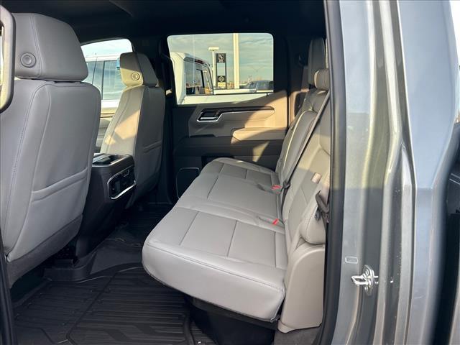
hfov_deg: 67.3
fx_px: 346
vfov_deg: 53.1
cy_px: 172
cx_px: 230
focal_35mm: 26
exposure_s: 1/162
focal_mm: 5.7
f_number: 1.5
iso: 40
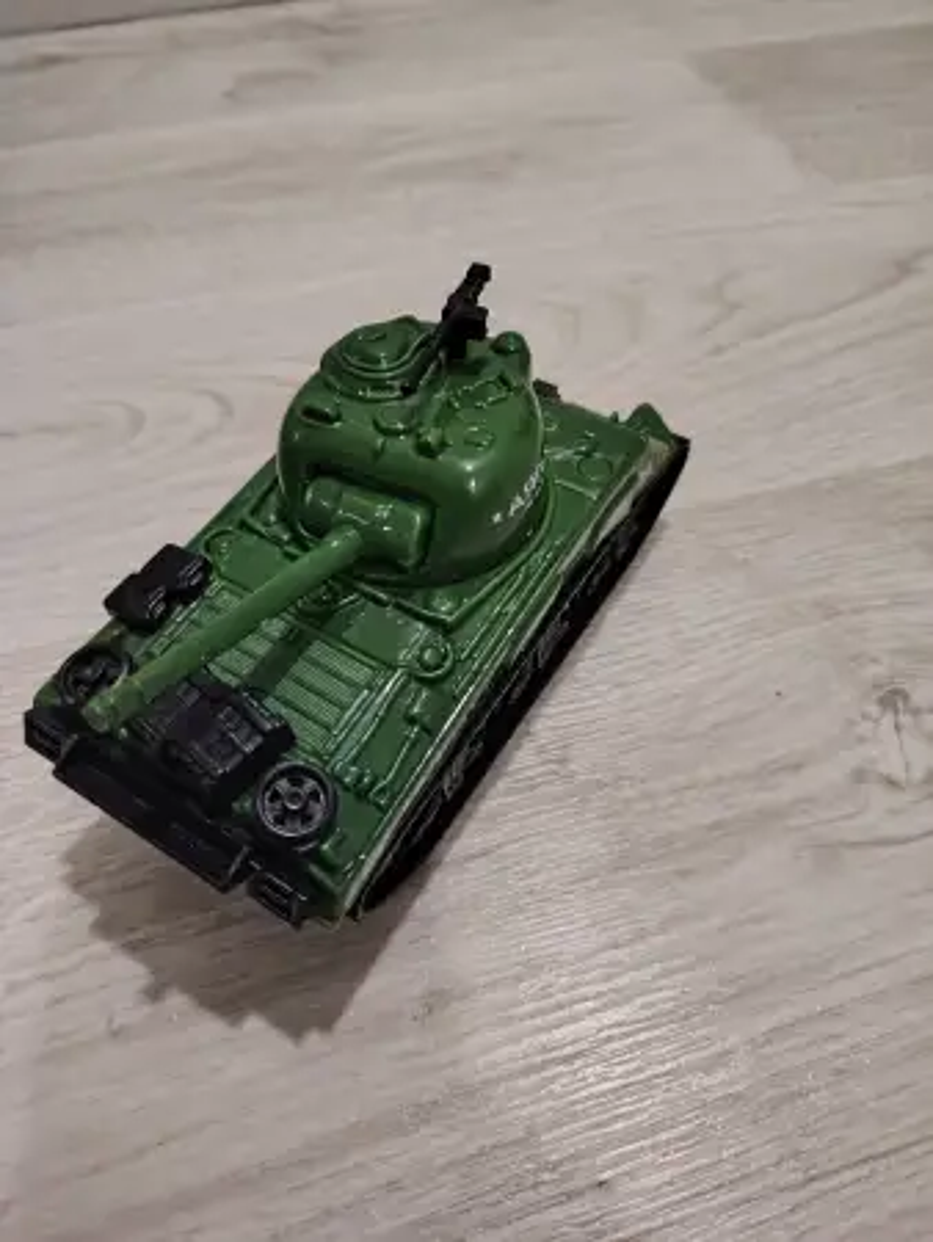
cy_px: 621
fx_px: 862
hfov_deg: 56.9
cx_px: 466
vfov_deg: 71.6
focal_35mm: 24
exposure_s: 1/100
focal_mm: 5.25
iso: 6216
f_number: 1.75
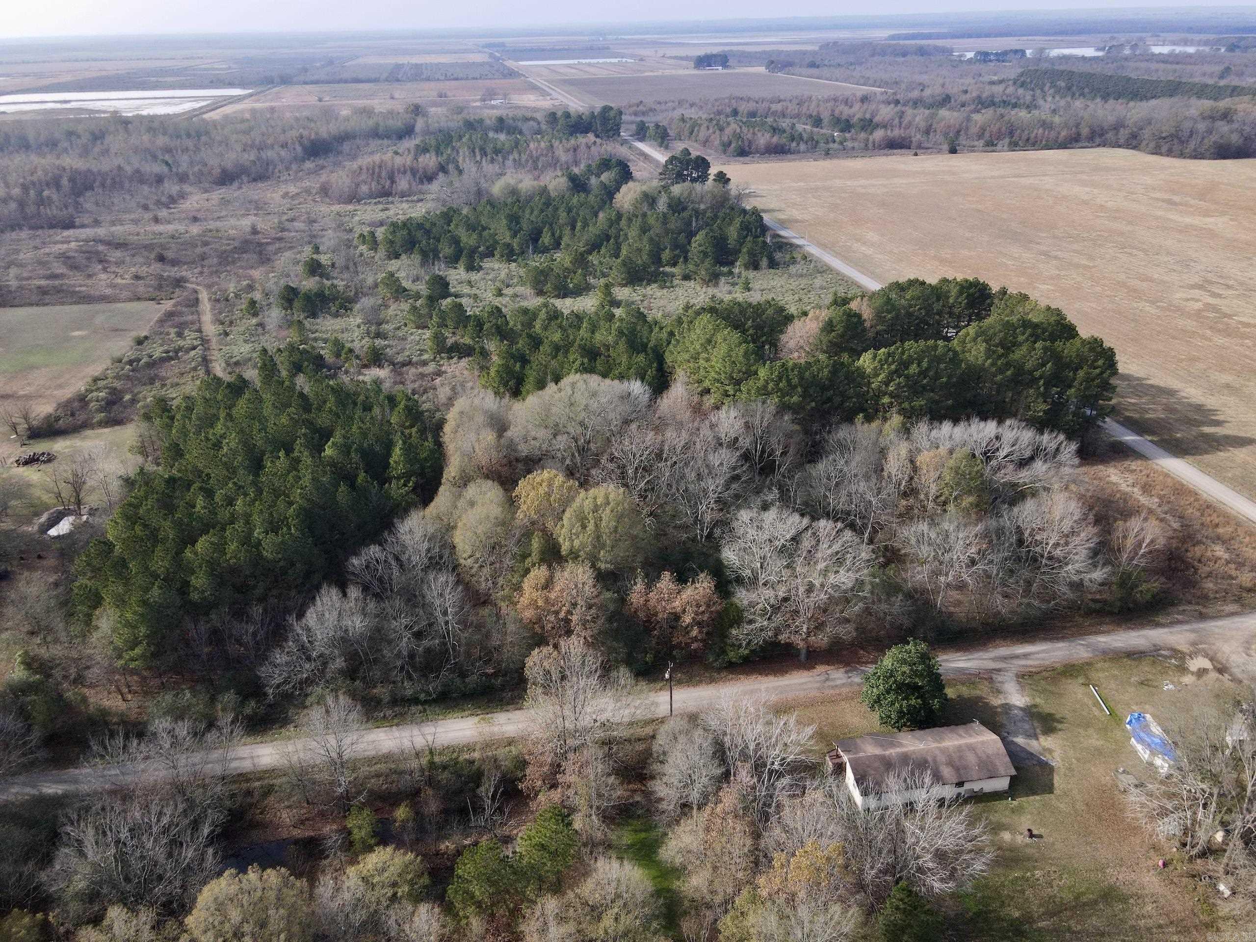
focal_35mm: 24
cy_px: 471
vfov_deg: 56.8
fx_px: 871
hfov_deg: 71.6
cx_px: 628
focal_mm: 4.5
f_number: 2.8
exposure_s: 1/15
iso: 380
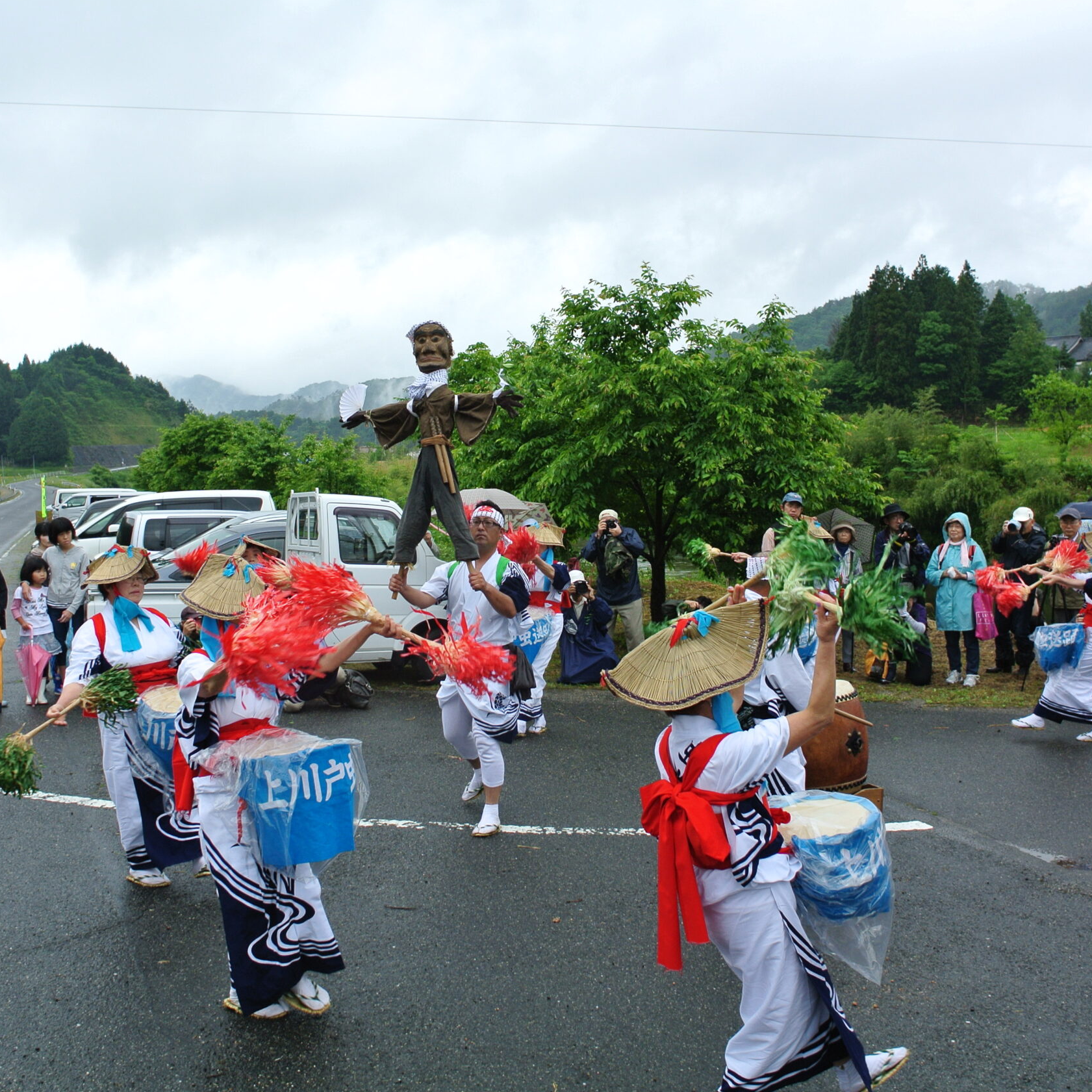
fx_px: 1249
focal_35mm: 35
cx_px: 548
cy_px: 547
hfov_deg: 47.2
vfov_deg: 47.2
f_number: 4
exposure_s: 1/250
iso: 100
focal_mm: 10
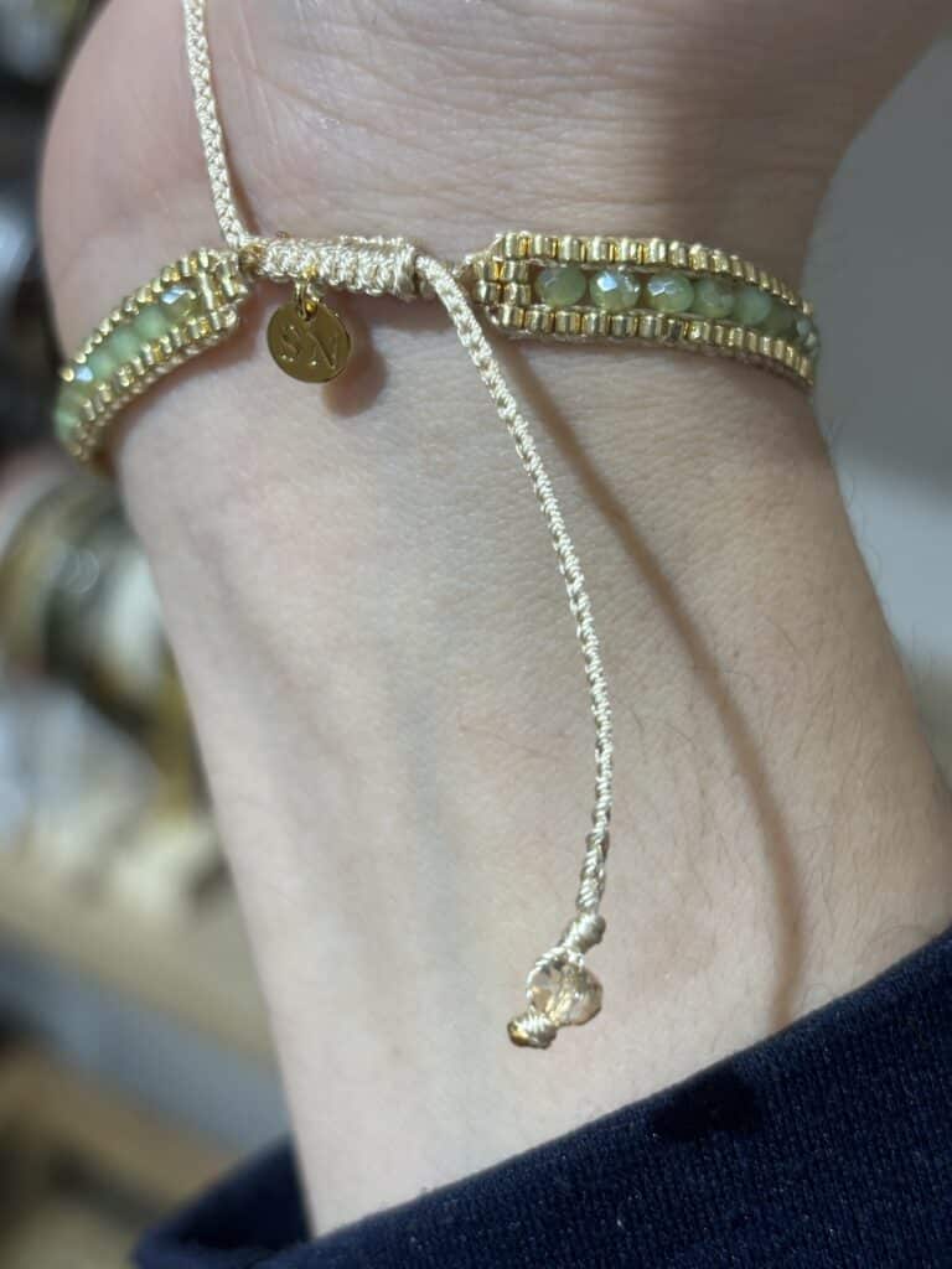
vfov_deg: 36.8
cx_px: 476
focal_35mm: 52
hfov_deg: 28.0
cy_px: 634
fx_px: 1907
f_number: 1.6
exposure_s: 1/100
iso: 50
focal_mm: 5.96
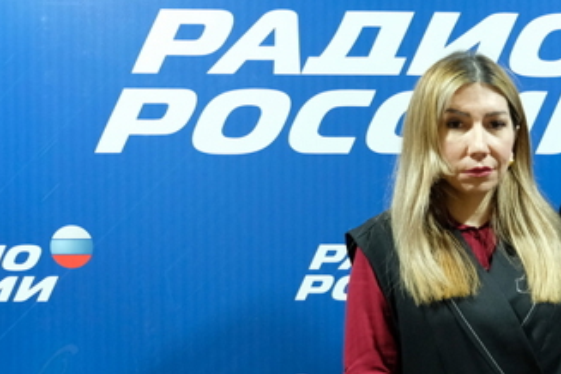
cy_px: 257
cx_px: 470
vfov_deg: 21.8
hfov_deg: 31.3
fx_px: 966
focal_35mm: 62
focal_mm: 18
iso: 2000
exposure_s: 1/28
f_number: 2.8
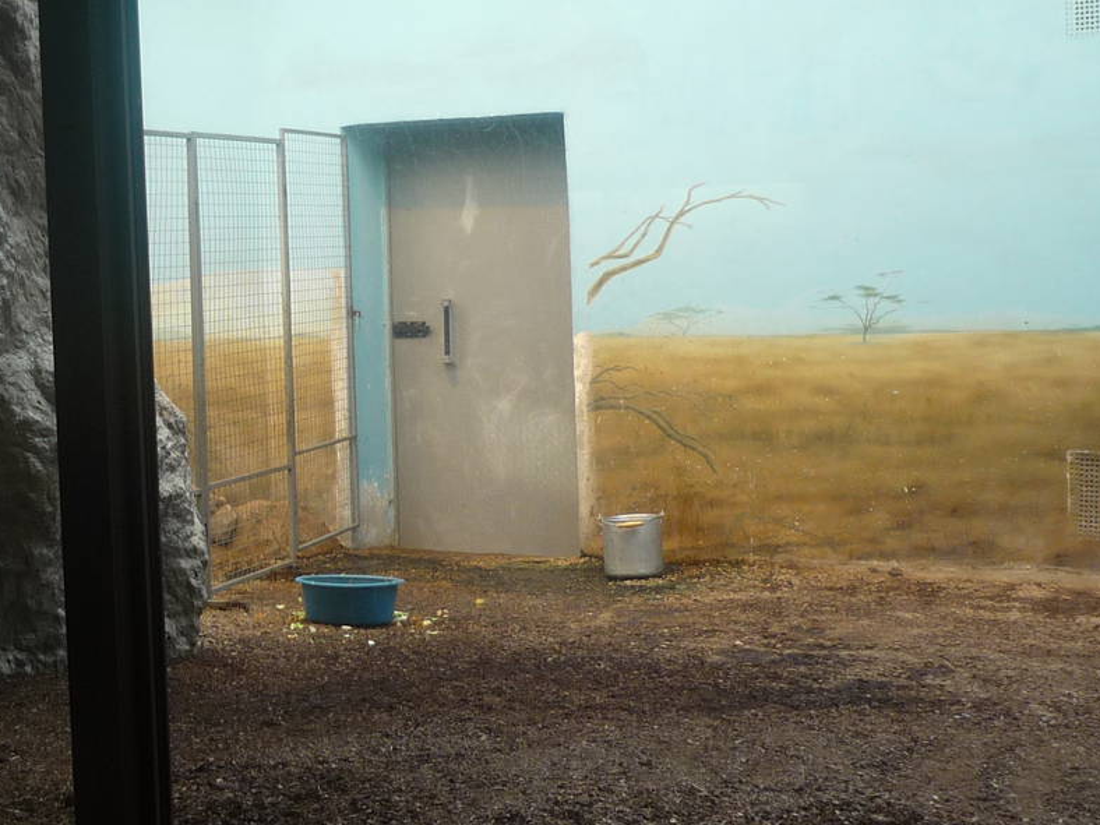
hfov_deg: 28.1
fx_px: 2129
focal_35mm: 67
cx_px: 147
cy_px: 345
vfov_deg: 21.9
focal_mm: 5.5
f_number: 2.8
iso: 100
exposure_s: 1/60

### Task statement
Output the full set of records above without changing a word, and drop the images.

### Problem solution
hfov_deg: 67.3
fx_px: 346
vfov_deg: 53.1
cy_px: 172
cx_px: 230
focal_35mm: 26
exposure_s: 1/162
focal_mm: 5.7
f_number: 1.5
iso: 40
cy_px: 621
fx_px: 862
hfov_deg: 56.9
cx_px: 466
vfov_deg: 71.6
focal_35mm: 24
exposure_s: 1/100
focal_mm: 5.25
iso: 6216
f_number: 1.75
focal_35mm: 24
cy_px: 471
vfov_deg: 56.8
fx_px: 871
hfov_deg: 71.6
cx_px: 628
focal_mm: 4.5
f_number: 2.8
exposure_s: 1/15
iso: 380
fx_px: 1249
focal_35mm: 35
cx_px: 548
cy_px: 547
hfov_deg: 47.2
vfov_deg: 47.2
f_number: 4
exposure_s: 1/250
iso: 100
focal_mm: 10
vfov_deg: 36.8
cx_px: 476
focal_35mm: 52
hfov_deg: 28.0
cy_px: 634
fx_px: 1907
f_number: 1.6
exposure_s: 1/100
iso: 50
focal_mm: 5.96
cy_px: 257
cx_px: 470
vfov_deg: 21.8
hfov_deg: 31.3
fx_px: 966
focal_35mm: 62
focal_mm: 18
iso: 2000
exposure_s: 1/28
f_number: 2.8
hfov_deg: 28.1
fx_px: 2129
focal_35mm: 67
cx_px: 147
cy_px: 345
vfov_deg: 21.9
focal_mm: 5.5
f_number: 2.8
iso: 100
exposure_s: 1/60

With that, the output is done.